ML observability focuses on model-level behaviour within the machine learning lifecycle: data drift, feature importance, prediction distribution, and training/serving skew. AI observability operates at the application level: end-to-end tracing through LLM calls, agent decisions, tool invocations, and RAG pipelines. AI observability includes ML-level concerns but extends them to the full application stack.
Do I need AI observability if I am only running a single LLM-powered chatbot?
Yes. Even a single chatbot generates AI-specific failure modes — hallucinations, quality degradation, token cost spikes, prompt injection attempts — that traditional monitoring will not detect. The scope can be minimal (a single OTel-instrumented trace pipeline), but the need exists from the first production deployment.
What does it cost to implement AI observability?
The instrumentation layer — OTel SDKs, GenAI Semantic Conventions — is open source and free. Costs come from the observability backend (self-hosted or SaaS), data storage, and engineering time. For a small team, a minimum viable stack can be operational within days.
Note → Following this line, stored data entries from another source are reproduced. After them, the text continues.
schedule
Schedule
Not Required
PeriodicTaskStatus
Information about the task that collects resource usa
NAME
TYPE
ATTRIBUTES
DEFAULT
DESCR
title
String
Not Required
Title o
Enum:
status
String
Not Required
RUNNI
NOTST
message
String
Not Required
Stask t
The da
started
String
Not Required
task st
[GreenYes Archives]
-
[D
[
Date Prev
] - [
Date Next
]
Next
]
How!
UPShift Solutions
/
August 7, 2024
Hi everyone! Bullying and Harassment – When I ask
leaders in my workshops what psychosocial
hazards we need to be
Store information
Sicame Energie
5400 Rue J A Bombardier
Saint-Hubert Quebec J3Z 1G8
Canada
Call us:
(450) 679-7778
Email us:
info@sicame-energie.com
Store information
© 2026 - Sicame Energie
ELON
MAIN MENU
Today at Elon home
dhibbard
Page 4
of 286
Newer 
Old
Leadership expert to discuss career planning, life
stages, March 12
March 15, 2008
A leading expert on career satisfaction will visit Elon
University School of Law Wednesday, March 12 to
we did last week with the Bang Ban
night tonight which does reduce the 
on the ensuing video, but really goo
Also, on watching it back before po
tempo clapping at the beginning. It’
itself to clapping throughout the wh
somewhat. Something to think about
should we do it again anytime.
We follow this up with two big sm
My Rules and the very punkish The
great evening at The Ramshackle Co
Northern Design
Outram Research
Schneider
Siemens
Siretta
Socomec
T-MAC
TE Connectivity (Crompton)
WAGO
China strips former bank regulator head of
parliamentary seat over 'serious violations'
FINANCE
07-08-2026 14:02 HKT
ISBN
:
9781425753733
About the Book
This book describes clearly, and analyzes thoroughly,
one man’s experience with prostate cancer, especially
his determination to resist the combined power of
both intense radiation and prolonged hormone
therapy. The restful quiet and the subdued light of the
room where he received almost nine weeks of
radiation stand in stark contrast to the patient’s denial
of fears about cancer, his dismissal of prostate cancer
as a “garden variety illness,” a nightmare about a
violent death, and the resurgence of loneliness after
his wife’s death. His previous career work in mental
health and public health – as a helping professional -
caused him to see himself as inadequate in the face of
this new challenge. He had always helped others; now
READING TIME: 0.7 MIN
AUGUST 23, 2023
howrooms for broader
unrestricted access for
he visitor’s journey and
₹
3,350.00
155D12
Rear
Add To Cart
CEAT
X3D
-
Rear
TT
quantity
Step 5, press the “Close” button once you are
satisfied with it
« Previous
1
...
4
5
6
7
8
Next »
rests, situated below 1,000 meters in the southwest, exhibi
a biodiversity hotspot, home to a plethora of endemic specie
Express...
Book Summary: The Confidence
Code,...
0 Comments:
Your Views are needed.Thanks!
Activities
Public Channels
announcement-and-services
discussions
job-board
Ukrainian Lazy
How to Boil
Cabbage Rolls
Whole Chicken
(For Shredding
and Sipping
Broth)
The minimum viable stack guide covers this path for teams working within SMB resource constraints.
What telemetry signals matter most when starting AI observability from scratch?
Start with distributed traces for every LLM call and token cost attribution per request. Traces capture model version, token counts, latency, and prompt/completion content — the provenance record that makes a response debuggable and auditable. Token cost attribution tells you which features and models are driving LLM spend. Response quality scoring and drift detection build on this foundation and can be added incrementally.